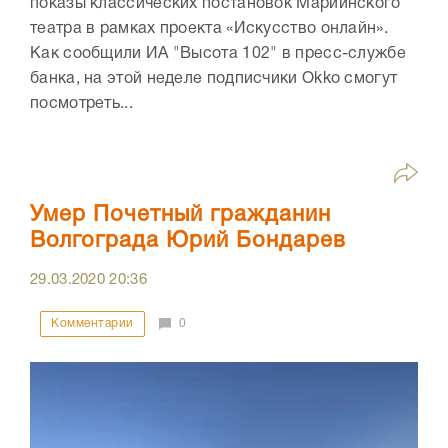
показы классических постановок Мариинского
театра в рамках проекта «Искусство онлайн».
Как сообщили ИА "Высота 102" в пресс-службе
банка, на этой неделе подписчики Okko смогут
посмотреть...
Умер Почетный гражданин
Волгограда Юрий Бондарев
29.03.2020
20:36
Комментарии
0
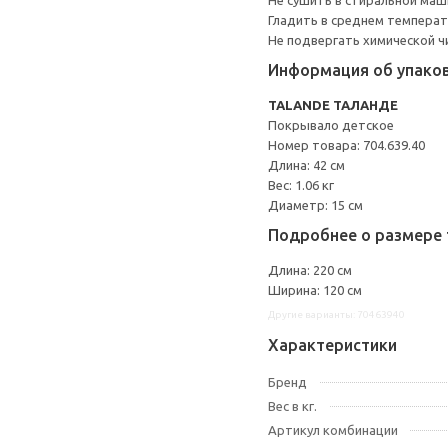
Не сушить в стиральной маш
Гладить в среднем темпера
Не подвергать химической ч
Информация об упако
TALANDE ТАЛАНДЕ
Покрывало детское
Номер товара: 704.639.40
Длина: 42 см
Вес: 1.06 кг
Диаметр: 15 см
Подробнее о размере 
Длина: 220 см
Ширина: 120 см
Другие варианты: 70463940
Характеристики
Бренд
Вес в кг.
Артикул комбинации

⁂

Please repeat the listing above word for word, with the pictures removed.

• TASK RESULT:
показы классических постановок Мариинского
театра в рамках проекта «Искусство онлайн».
Как сообщили ИА "Высота 102" в пресс-службе
банка, на этой неделе подписчики Okko смогут
посмотреть...
Умер Почетный гражданин
Волгограда Юрий Бондарев
29.03.2020
20:36
Комментарии
0
Не сушить в стиральной маш
Гладить в среднем темпера
Не подвергать химической ч
Информация об упако
TALANDE ТАЛАНДЕ
Покрывало детское
Номер товара: 704.639.40
Длина: 42 см
Вес: 1.06 кг
Диаметр: 15 см
Подробнее о размере 
Длина: 220 см
Ширина: 120 см
Другие варианты: 70463940
Характеристики
Бренд
Вес в кг.
Артикул комбинации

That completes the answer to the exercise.